The EIS makes available various tax reliefs to investors who subscribe for
shares in a company which meets certain qualifying conditions.
One of the conditions is that the relevant:
- qualifying trade
- preparation work ,or
- research and development
is at no time during the three year period following issue of the shares,
carried on by a person other than the issuing company or a qualifying 90 per
cent subsidiary of that company.
During recent consideration of the EIS legislation HMRC has revised its view
of how the legislation has effect in relation to partnerships. HMRC considers
that the relevant legislation at section183 of ITA has the effect of
disqualifying a company where the relevant trade, preparation work or research
and development, is carried on by the company in partnership or by a limited
liability partnership of which the company is a member. This is because where
any of these activities are carried on in partnership or by a limited liability
partnership; there are persons other than the issuing company or a qualifying 90
per cent subsidiary of that company carrying on the activity.
How HMRC intends to implement this interpretation
HMRC is obliged to apply the legislation correctly and its discretion to
waive tax which ought to be collected, or to give relief from tax other than as
permitted by statute, is very limited.

▶ _Provided material_:
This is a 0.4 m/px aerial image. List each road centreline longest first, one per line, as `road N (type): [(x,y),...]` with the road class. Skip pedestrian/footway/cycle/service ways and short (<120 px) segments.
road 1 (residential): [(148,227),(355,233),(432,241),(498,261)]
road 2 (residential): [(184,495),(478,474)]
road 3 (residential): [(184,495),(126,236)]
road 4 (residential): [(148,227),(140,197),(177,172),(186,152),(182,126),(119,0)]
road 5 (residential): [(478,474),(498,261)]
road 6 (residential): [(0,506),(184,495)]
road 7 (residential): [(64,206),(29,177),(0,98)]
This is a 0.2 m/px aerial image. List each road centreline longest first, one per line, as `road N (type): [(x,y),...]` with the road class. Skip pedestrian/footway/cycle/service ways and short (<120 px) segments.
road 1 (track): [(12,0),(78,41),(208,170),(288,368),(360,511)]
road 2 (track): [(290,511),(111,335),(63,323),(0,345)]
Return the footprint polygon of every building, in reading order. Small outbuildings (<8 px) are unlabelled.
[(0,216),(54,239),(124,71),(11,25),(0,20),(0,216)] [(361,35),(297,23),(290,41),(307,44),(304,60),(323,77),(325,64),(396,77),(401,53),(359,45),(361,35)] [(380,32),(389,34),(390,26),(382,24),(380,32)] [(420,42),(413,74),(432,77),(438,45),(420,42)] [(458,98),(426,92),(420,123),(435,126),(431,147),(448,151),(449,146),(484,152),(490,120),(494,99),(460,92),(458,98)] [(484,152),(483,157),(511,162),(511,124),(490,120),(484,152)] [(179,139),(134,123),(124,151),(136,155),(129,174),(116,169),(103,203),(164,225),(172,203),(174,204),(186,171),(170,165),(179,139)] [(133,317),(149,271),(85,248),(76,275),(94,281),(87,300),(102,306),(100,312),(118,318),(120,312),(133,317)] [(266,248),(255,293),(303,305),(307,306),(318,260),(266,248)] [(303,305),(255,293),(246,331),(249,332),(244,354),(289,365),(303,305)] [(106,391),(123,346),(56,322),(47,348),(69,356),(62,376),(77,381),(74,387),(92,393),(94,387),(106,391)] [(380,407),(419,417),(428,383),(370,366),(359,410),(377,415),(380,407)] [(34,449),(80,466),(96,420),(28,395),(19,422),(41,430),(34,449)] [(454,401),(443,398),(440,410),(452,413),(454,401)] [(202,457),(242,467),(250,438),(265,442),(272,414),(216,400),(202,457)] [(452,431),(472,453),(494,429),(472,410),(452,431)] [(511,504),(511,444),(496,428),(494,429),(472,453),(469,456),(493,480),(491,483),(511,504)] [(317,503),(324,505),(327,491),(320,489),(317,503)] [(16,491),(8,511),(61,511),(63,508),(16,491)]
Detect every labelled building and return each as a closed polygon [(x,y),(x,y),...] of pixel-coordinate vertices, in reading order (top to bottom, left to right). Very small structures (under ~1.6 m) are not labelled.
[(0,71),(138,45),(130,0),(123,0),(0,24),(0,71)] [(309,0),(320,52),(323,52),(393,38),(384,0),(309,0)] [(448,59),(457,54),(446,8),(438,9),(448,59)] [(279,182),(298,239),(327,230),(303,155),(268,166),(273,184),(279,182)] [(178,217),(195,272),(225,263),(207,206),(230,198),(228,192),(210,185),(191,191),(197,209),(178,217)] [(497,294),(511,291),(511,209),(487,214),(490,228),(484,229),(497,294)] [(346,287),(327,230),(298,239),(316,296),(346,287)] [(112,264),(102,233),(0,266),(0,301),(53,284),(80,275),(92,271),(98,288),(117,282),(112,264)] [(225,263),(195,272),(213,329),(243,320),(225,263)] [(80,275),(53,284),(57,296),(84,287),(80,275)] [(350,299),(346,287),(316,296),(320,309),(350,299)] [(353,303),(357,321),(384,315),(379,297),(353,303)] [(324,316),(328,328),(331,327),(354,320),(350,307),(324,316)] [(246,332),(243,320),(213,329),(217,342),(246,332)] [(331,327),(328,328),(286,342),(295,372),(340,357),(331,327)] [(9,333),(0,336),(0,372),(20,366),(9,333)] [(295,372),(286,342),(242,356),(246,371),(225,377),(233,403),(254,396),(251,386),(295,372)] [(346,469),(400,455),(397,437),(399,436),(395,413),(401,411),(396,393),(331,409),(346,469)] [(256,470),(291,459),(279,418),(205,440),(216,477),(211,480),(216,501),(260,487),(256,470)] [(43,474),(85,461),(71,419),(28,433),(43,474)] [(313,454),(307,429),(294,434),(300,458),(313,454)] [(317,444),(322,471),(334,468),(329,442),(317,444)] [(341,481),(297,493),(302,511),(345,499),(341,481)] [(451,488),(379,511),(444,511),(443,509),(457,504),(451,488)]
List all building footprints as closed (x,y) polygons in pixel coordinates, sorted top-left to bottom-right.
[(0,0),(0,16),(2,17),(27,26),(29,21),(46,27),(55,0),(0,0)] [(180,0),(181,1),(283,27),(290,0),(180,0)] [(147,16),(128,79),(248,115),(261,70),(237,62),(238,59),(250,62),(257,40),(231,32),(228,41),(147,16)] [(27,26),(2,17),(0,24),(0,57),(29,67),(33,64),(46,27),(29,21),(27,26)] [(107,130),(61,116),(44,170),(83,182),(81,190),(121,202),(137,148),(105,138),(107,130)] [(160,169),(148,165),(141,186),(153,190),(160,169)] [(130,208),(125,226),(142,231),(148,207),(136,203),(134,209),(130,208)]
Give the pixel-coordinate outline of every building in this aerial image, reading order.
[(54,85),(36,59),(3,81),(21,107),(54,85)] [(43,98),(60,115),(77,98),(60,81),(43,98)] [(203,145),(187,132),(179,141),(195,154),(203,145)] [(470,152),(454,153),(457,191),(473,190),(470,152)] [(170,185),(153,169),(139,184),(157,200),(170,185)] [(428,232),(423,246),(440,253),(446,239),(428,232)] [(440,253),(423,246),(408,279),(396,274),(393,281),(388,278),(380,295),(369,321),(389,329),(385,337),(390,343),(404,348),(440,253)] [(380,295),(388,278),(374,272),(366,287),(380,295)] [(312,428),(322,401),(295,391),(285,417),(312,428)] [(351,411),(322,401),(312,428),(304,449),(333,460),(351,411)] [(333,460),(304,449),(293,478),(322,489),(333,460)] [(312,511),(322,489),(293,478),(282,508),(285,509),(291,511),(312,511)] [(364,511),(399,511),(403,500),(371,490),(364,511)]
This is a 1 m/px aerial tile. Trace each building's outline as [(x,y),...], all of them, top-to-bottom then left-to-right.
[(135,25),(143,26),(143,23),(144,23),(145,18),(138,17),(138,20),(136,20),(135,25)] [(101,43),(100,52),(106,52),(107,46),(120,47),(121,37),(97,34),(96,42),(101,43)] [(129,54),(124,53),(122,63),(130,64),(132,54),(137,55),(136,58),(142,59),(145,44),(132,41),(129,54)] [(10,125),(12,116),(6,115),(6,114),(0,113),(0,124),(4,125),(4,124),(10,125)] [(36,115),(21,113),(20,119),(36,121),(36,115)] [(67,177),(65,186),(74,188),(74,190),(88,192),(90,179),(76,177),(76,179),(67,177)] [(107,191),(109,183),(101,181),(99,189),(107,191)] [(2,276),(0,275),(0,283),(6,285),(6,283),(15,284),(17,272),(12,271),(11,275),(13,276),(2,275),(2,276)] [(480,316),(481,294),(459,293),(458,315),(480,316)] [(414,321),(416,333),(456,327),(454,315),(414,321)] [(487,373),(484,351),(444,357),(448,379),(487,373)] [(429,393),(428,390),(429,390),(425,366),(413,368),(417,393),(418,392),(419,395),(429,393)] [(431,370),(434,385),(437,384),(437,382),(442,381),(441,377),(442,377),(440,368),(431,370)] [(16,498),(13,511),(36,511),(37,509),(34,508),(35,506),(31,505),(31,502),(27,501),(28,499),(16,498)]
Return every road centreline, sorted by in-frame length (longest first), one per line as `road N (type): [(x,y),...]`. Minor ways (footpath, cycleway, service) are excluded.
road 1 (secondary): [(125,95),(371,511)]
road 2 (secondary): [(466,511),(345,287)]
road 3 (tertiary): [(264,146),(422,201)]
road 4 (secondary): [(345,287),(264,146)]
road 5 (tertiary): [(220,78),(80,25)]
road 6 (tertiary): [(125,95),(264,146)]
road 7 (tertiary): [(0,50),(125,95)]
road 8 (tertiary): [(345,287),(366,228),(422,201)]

▶ _Problems_:
1. Reproduce the EIS passage from "The EIS makes" up to and including "of that company.".
2. Answer these questions from the EIS passage:
(a) For how long after the shares are issued must the relevant activity not be carried on by a person other than the issuing company or its qualifying subsidiary?
(b) What percentage subsidiary of the issuing company counts as qualifying?
(c) What is HMRC obliged to do with the legislation?

▶ _Expected outputs_:
1.
The EIS makes available various tax reliefs to investors who subscribe for
shares in a company which meets certain qualifying conditions.
One of the conditions is that the relevant:
- qualifying trade
- preparation work ,or
- research and development
is at no time during the three year period following issue of the shares,
carried on by a person other than the issuing company or a qualifying 90 per
cent subsidiary of that company.

2.
(a) Three years.
(b) 90 per cent.
(c) Apply it correctly.